В столовой мы не разговаривали. Я не ел: не мог взять вилку, не мог открыть рот, не мог сосчитать прожилки в мясе. Я пытался унять озноб. Но всё, к чему мои старания приводили, это – лишнее напряжение мышц. Они натянулись и болели. Молочная кислота не щадила волокна.
Саня, Вера и Толя переглядывались, снова думали о своём. Так они беспокоились обо мне.
— Давайте не будем об этом, — первым сказал я, с усилием поднимая голову. — Может, кто баловался? — озвучил довод я, чтобы успокоить душу, как несколько дней назад.
Нет никаких доказательств, что дверь моей квартиры выбрали намеренно. Нудная привычка Толи строить из себя детектива в кои-то веке оправдала себя – такими незамысловатыми рассуждениями я мог оттеснить волнение, у которого нет основания.

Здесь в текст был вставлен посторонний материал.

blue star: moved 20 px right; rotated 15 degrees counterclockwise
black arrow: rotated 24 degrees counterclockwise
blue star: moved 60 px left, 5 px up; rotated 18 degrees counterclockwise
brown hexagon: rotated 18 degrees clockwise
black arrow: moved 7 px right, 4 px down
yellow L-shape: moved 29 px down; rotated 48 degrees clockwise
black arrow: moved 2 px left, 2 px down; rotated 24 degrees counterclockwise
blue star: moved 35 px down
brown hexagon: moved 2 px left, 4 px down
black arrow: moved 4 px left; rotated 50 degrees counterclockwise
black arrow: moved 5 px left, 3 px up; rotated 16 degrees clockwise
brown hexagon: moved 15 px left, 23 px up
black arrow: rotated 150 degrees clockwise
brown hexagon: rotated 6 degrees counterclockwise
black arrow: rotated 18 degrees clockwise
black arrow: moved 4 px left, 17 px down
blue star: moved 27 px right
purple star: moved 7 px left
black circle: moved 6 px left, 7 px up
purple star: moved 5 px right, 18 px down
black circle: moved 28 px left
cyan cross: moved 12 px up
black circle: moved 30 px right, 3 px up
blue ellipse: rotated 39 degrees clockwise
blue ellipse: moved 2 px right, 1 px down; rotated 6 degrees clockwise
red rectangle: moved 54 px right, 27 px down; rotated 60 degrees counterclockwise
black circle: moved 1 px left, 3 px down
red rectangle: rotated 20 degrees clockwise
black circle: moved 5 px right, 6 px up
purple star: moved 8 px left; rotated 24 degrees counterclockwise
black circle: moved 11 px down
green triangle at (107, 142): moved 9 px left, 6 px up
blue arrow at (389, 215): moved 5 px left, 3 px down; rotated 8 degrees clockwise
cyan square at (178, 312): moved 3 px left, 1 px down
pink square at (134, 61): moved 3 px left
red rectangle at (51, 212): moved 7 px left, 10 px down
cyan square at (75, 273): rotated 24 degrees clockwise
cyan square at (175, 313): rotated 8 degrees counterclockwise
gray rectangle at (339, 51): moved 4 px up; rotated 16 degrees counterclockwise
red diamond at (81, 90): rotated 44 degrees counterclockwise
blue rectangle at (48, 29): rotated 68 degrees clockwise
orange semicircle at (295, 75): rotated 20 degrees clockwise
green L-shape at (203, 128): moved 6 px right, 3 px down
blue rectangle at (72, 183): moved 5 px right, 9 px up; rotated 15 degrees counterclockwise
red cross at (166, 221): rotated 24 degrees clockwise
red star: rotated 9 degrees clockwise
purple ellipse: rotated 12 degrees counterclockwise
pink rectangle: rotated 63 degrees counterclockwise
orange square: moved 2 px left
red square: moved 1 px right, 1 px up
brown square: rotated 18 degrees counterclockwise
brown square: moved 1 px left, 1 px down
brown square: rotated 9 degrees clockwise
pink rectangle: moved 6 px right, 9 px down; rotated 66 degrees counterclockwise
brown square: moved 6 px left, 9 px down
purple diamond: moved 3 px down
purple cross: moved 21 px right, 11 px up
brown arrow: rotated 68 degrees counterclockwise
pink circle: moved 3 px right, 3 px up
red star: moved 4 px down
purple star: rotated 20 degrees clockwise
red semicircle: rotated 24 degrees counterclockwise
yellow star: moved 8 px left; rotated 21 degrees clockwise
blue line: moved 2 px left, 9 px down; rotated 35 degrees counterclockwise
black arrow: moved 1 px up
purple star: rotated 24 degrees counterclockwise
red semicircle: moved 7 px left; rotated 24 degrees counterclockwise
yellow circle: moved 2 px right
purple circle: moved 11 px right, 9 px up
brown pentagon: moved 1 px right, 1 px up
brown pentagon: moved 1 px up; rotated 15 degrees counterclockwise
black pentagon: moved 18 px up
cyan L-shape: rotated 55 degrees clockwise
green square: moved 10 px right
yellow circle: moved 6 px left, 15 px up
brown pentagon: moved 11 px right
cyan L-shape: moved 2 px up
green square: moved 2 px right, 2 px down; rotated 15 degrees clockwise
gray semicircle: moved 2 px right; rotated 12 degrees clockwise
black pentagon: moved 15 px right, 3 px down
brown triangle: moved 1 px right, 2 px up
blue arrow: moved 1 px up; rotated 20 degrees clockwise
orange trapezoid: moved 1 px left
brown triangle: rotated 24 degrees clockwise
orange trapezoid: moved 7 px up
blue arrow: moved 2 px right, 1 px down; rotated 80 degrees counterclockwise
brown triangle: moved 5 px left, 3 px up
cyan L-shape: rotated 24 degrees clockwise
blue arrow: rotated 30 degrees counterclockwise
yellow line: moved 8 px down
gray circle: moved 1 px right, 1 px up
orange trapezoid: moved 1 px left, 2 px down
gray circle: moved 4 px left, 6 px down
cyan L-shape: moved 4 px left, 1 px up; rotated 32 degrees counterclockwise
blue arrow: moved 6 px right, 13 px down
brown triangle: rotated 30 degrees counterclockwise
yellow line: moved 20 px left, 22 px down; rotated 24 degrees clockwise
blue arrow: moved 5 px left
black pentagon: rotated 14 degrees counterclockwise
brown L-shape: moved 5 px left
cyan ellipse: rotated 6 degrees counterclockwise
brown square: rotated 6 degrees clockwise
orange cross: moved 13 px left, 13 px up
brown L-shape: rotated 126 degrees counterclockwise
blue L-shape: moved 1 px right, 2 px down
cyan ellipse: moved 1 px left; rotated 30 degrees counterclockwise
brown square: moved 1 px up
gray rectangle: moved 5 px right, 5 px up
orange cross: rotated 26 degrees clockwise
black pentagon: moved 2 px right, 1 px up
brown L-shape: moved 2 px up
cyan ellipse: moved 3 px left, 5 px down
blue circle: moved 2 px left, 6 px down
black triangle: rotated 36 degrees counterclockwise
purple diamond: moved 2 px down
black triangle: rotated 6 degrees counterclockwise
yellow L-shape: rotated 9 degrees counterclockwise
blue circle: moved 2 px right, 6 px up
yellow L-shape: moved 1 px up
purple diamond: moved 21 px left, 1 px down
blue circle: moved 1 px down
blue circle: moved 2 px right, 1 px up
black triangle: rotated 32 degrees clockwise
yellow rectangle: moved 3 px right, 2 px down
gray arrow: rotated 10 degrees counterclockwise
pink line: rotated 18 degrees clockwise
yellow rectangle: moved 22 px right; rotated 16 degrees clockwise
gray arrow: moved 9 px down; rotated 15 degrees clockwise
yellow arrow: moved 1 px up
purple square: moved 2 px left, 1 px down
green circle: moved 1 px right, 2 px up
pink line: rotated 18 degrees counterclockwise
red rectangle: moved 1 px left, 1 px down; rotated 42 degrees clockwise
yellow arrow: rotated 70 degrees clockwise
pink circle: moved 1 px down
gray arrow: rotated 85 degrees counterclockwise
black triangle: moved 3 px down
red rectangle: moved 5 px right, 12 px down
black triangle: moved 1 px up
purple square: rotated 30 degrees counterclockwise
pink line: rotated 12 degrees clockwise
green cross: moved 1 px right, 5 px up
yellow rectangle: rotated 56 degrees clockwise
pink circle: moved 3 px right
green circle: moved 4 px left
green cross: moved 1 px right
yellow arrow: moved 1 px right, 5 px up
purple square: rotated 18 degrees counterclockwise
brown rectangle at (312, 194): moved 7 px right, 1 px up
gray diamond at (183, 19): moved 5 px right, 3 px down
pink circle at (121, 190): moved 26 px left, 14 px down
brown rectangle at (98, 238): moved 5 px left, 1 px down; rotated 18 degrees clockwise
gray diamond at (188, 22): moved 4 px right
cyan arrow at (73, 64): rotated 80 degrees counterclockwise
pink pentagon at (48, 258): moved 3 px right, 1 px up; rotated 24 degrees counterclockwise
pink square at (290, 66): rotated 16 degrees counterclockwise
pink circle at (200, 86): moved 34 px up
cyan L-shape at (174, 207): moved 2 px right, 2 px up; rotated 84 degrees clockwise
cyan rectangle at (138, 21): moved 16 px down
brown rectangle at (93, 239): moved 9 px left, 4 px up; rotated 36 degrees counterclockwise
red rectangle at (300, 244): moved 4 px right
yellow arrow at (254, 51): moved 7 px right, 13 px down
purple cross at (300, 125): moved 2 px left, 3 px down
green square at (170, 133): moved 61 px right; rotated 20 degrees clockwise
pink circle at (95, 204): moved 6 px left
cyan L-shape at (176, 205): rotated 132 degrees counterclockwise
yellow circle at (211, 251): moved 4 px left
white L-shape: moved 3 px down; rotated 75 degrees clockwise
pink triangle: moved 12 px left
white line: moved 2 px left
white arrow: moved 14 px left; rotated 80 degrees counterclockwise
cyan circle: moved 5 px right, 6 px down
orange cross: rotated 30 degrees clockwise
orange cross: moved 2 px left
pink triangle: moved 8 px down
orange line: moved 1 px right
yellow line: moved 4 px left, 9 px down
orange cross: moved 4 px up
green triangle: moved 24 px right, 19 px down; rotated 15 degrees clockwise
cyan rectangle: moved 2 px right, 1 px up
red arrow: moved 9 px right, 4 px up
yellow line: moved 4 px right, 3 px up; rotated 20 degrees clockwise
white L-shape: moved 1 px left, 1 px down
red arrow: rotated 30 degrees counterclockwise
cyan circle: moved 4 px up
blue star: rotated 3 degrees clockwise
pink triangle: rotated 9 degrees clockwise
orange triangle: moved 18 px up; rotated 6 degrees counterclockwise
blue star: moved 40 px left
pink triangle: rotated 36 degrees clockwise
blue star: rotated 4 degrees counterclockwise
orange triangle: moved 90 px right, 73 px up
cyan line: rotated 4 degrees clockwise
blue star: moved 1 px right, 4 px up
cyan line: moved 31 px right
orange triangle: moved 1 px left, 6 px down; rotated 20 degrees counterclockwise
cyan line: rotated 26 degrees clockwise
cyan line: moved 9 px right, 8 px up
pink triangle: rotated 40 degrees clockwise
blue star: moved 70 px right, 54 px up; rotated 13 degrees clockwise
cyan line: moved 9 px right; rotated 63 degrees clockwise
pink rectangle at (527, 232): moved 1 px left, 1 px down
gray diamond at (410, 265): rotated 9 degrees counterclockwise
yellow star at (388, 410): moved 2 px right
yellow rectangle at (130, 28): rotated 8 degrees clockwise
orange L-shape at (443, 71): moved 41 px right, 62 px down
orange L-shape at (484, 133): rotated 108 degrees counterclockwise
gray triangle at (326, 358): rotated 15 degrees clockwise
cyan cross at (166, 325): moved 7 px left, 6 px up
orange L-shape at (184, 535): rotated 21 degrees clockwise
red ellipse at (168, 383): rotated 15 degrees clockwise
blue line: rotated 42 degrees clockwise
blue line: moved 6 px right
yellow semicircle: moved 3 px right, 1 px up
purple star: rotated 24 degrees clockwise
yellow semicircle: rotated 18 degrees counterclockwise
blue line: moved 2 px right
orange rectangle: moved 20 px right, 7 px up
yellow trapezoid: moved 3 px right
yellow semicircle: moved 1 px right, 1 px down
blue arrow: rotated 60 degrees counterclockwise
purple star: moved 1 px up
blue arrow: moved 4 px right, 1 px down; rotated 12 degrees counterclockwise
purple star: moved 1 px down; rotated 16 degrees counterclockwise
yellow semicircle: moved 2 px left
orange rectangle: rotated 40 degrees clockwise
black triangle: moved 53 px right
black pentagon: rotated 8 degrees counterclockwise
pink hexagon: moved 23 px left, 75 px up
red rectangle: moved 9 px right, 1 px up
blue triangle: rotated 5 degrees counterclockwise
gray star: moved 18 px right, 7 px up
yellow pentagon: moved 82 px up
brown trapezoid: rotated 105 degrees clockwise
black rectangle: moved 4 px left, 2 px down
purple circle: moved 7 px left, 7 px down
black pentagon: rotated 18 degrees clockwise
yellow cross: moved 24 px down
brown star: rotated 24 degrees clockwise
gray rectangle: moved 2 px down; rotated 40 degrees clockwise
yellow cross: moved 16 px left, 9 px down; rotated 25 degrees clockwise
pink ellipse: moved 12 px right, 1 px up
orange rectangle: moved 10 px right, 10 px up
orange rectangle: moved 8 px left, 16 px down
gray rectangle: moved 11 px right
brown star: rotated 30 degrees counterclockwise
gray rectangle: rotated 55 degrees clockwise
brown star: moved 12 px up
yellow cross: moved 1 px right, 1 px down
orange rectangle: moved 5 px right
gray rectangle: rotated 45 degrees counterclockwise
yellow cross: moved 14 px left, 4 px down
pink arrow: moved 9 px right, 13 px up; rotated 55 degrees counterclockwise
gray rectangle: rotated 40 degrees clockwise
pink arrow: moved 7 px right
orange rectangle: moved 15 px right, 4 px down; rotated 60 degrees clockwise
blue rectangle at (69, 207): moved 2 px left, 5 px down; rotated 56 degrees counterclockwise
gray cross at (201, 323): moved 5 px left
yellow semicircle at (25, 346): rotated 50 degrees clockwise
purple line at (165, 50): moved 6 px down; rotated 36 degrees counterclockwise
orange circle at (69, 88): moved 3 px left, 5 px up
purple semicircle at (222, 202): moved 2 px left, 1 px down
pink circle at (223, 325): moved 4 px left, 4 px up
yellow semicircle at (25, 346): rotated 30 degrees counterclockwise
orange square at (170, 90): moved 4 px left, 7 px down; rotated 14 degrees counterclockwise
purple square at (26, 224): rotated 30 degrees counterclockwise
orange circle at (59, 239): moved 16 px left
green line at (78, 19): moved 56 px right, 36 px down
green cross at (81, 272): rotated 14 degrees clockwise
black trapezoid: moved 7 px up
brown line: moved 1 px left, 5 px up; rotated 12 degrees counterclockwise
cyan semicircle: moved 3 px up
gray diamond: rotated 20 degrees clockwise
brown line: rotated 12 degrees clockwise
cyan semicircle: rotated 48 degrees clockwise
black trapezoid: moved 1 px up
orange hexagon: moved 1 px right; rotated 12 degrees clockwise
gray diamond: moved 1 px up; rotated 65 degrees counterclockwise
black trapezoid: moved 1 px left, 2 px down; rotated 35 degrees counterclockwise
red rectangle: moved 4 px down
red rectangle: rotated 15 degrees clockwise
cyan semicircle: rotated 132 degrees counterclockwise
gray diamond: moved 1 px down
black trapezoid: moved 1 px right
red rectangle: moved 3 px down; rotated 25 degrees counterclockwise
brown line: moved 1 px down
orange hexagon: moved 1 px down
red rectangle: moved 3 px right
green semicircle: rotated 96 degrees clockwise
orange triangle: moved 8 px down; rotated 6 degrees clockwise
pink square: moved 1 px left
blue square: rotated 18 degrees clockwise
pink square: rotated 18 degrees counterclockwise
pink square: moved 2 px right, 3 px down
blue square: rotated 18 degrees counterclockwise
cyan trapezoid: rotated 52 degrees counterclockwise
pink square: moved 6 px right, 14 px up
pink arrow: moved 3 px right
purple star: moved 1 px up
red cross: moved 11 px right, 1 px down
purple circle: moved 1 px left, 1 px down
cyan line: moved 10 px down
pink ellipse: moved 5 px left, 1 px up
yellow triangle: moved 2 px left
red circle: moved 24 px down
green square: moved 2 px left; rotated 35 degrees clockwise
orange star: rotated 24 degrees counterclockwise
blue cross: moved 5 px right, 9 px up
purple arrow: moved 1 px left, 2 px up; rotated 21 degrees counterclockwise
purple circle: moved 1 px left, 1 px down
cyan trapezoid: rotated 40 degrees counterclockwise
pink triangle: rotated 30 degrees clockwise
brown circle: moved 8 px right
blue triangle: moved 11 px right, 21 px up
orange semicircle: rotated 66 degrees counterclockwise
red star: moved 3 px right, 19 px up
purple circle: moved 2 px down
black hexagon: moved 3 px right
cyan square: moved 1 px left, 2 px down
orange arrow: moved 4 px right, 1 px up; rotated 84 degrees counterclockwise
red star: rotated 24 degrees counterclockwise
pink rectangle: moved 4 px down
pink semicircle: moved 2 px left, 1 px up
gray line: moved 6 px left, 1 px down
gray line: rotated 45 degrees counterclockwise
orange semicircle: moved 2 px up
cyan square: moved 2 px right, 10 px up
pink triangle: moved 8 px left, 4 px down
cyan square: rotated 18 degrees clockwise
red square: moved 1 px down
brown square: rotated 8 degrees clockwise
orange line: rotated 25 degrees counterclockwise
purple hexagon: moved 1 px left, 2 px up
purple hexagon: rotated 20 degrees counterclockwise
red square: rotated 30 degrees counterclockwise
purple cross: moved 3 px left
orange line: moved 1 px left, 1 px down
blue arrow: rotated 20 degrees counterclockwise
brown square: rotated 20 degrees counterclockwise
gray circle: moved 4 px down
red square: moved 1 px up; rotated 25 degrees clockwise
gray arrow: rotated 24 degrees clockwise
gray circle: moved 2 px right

У меня нет настолько фанатичных знакомых. Нет знакомых, чья фантазия позволила бы обезглавить животное и повесить его голову на дверь. Нет жестоких знакомых, способных на это. Мои знакомые – одноклассники, школьные приятели и дальние родственники. Никому из них я не насолил настолько, чтобы заслужить голову козлёнка. Без рогов – причина, по которой их вырезали, совершенно неясна.
С начала декабря я избегал общения со всеми, кроме Сани, Веры и Толи. Опять же, ни на кого, кроме них, я не мог вспылить в приступе обиды и сразу извиниться. Если рассматривать период до декабря – я не вижу причин, за которые можно покарать. Я не отбитый. Я социализированный. Я, мать его, активный гражданин, выступающий против насилия. Мой потолок – обложить матами, а это ещё довести надо.